→ **Exercise requirements**
Produce a verbatim copy of the records, and keep the images out of it.

→ **Supplied entries**
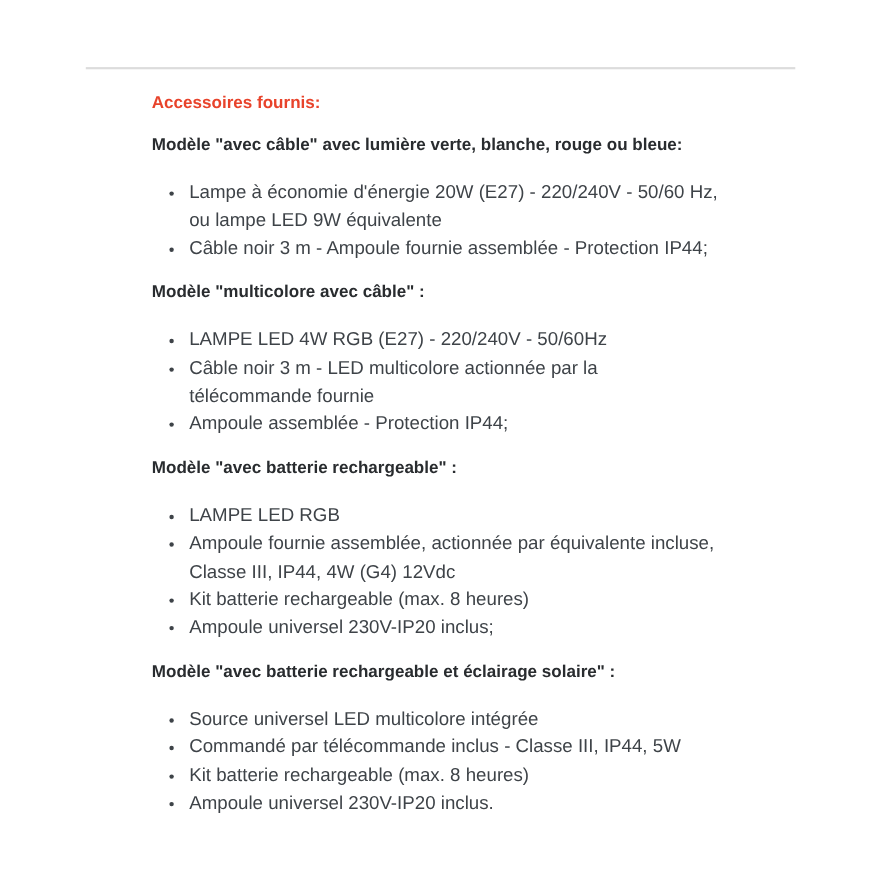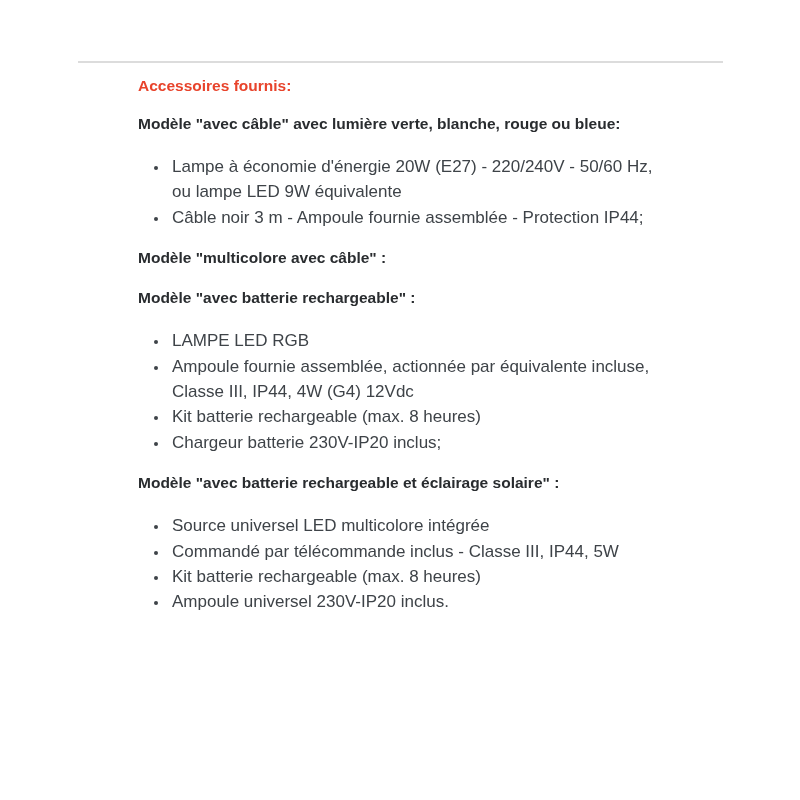--- a/index.html
+++ b/index.html
@@ -26,21 +26,21 @@
   }
   .content {
     margin-left: 138px;
     width: 517px;
   }
   .accessories-title {
     color: var(--accent-red, #e8432b);
     font-size: 15.5px;
     font-weight: bold;
     line-height: 20px;
-    margin: 13px 0 0 0;
+    margin: 21px 0 0 0;
   }
   .section-title {
     color: var(--heading, #292c2f);
     font-size: 15.5px;
     font-weight: bold;
     line-height: 20px;
     margin: 18px 0 20px 0;
   }
   ul.spec-list {
     margin: 0;
@@ -68,27 +68,32 @@
 
     <p class="accessories-title">Accessoires fournis:</p>
 
     <p class="section-title">Modèle "avec câble" avec lumière verte, blanche, rouge ou bleue:</p>
     <ul class="spec-list">
       <li>Lampe à économie d'énergie 20W (E27) - 220/240V - 50/60 Hz, ou lampe LED 9W équivalente</li>
       <li>Câble noir 3 m - Ampoule fournie assemblée - Protection IP44;</li>
     </ul>
 
     <p class="section-title">Modèle "multicolore avec câble" :</p>
+    <ul class="spec-list">
+      <li>LAMPE LED 4W RGB (E27) - 220/240V - 50/60Hz</li>
+      <li>Câble noir 3 m - LED multicolore actionnée par la télécommande fournie</li>
+      <li>Ampoule assemblée - Protection IP44;</li>
+    </ul>
 
     <p class="section-title">Modèle "avec batterie rechargeable" :</p>
     <ul class="spec-list">
       <li>LAMPE LED RGB</li>
       <li>Ampoule fournie assemblée, actionnée par équivalente incluse, Classe III, IP44, 4W (G4) 12Vdc</li>
       <li>Kit batterie rechargeable (max. 8 heures)</li>
-      <li>Chargeur batterie 230V-IP20 inclus;</li>
+      <li>Ampoule universel 230V-IP20 inclus;</li>
     </ul>
 
     <p class="section-title">Modèle "avec batterie rechargeable et éclairage solaire" :</p>
     <ul class="spec-list">
       <li>Source universel LED multicolore intégrée</li>
       <li>Commandé par télécommande inclus - Classe III, IP44, 5W</li>
       <li>Kit batterie rechargeable (max. 8 heures)</li>
       <li>Ampoule universel 230V-IP20 inclus.</li>
     </ul>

→ **Expected answer**
--- a/index.html
+++ b/index.html
@@ -26,21 +26,21 @@
   }
   .content {
     margin-left: 138px;
     width: 517px;
   }
   .accessories-title {
     color: var(--accent-red, #e8432b);
     font-size: 15.5px;
     font-weight: bold;
     line-height: 20px;
-    margin: 13px 0 0 0;
+    margin: 21px 0 0 0;
   }
   .section-title {
     color: var(--heading, #292c2f);
     font-size: 15.5px;
     font-weight: bold;
     line-height: 20px;
     margin: 18px 0 20px 0;
   }
   ul.spec-list {
     margin: 0;
@@ -68,27 +68,32 @@
 
     <p class="accessories-title">Accessoires fournis:</p>
 
     <p class="section-title">Modèle "avec câble" avec lumière verte, blanche, rouge ou bleue:</p>
     <ul class="spec-list">
       <li>Lampe à économie d'énergie 20W (E27) - 220/240V - 50/60 Hz, ou lampe LED 9W équivalente</li>
       <li>Câble noir 3 m - Ampoule fournie assemblée - Protection IP44;</li>
     </ul>
 
     <p class="section-title">Modèle "multicolore avec câble" :</p>
+    <ul class="spec-list">
+      <li>LAMPE LED 4W RGB (E27) - 220/240V - 50/60Hz</li>
+      <li>Câble noir 3 m - LED multicolore actionnée par la télécommande fournie</li>
+      <li>Ampoule assemblée - Protection IP44;</li>
+    </ul>
 
     <p class="section-title">Modèle "avec batterie rechargeable" :</p>
     <ul class="spec-list">
       <li>LAMPE LED RGB</li>
       <li>Ampoule fournie assemblée, actionnée par équivalente incluse, Classe III, IP44, 4W (G4) 12Vdc</li>
       <li>Kit batterie rechargeable (max. 8 heures)</li>
-      <li>Chargeur batterie 230V-IP20 inclus;</li>
+      <li>Ampoule universel 230V-IP20 inclus;</li>
     </ul>
 
     <p class="section-title">Modèle "avec batterie rechargeable et éclairage solaire" :</p>
     <ul class="spec-list">
       <li>Source universel LED multicolore intégrée</li>
       <li>Commandé par télécommande inclus - Classe III, IP44, 5W</li>
       <li>Kit batterie rechargeable (max. 8 heures)</li>
       <li>Ampoule universel 230V-IP20 inclus.</li>
     </ul>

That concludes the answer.